As the eighties unraveled the stars of old faded in a distance that seemed larger than that rendered by the years. Salsa had established itself as a commercial powerhouse, meringue emerged as a catchy, jumpy alternative to the three-beat rhythms of salsa, and even sub genres, such as erotic salsa found a place in the market. The likes of Daniel Santos and Carmen Delia Dipiní were still alive, but the bolero had been relegated to the background in the world of music. Instead, it was the second generation of salseros who broke into the scene.

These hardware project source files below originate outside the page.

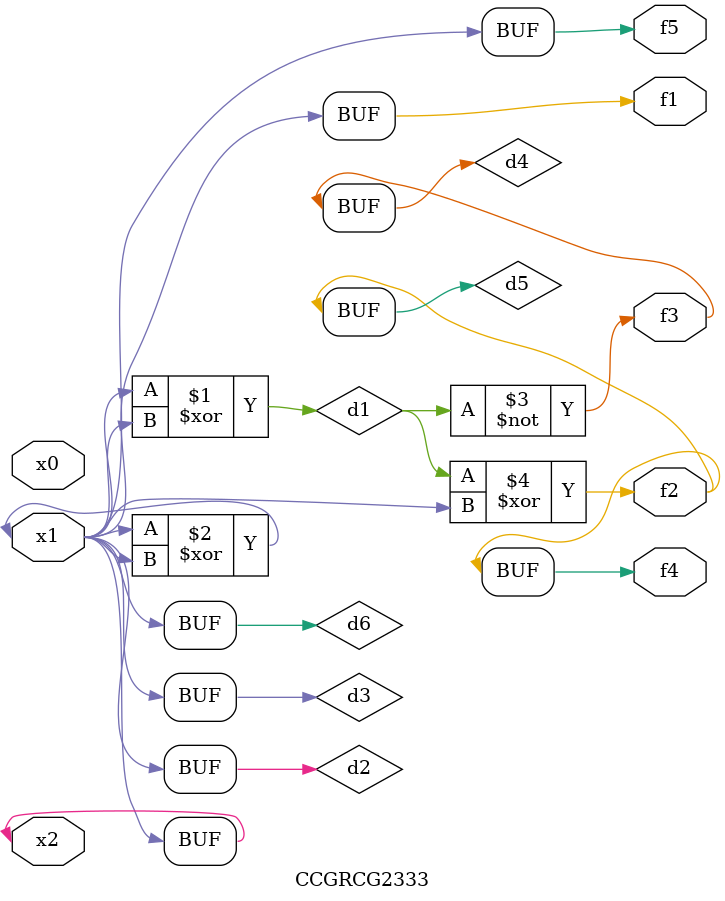
<source format=v>
module CCGRCG2333(
	input x0, x1, x2,
	output f1, f2, f3, f4, f5
);

	wire d1, d2, d3, d4, d5, d6;

	xor (d1, x1, x2);
	buf (d2, x1, x2);
	xor (d3, x1, x2);
	nor (d4, d1);
	xor (d5, d1, d2);
	buf (d6, d2, d3);
	assign f1 = d6;
	assign f2 = d5;
	assign f3 = d4;
	assign f4 = d5;
	assign f5 = d6;
endmodule

</source>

Here, too, there were Puerto Ricans aplenty, and suddenly Gilberto Santa Rosa (Carolina, 1962) was making thousands of people dance to his “Vivir sin ella” (“To Live Without Her”) in Venezuela, in Puerto Rico and eventually, even, in New York’s Carnagie Hall.

Marc Anthony as Héctor Lavoe in El cantante.

The legacy continued into the nineties and is well and alive today. Marc Anthony (New York, 1968), for instance, was a major success as a salsa singer long before he was famous for his relationship with Jennifer López. Indeed, during the early nineties he was touted as the upcoming star of salsa, together with another Puerto Rican, La India (Río Piedras, 1969). Among the more versed audience in cult popular culture of the nineties, the music video of their duet, “Vivir lo nuestro” (“To Live Our Story”), will, no doubt, remain unforgettable. Many years later, Anthony would pair up with his wife, Jennifer López, in the production of the movie El Cantante (2007), which traced the troubled life of Héctor Lavoe, played by Anthony. Tropical music in general, and Puerto Rico’s influence in particular, was finally being celebrated at large, and rightly so.

But that is only my opinion, and this list is, as all lists must be, subjective, distorted and incomplete. You might disagree with my selection; you might feel I have left out the most relevant, the most influential albums, records, songs; you might argue half of these people would not be able to write a poem if their lives depended on it. It might well be. Yet, I invite you to take this as the starting point of your own journey through the music. And if you feel like sending me your conclusions, I’m all ears!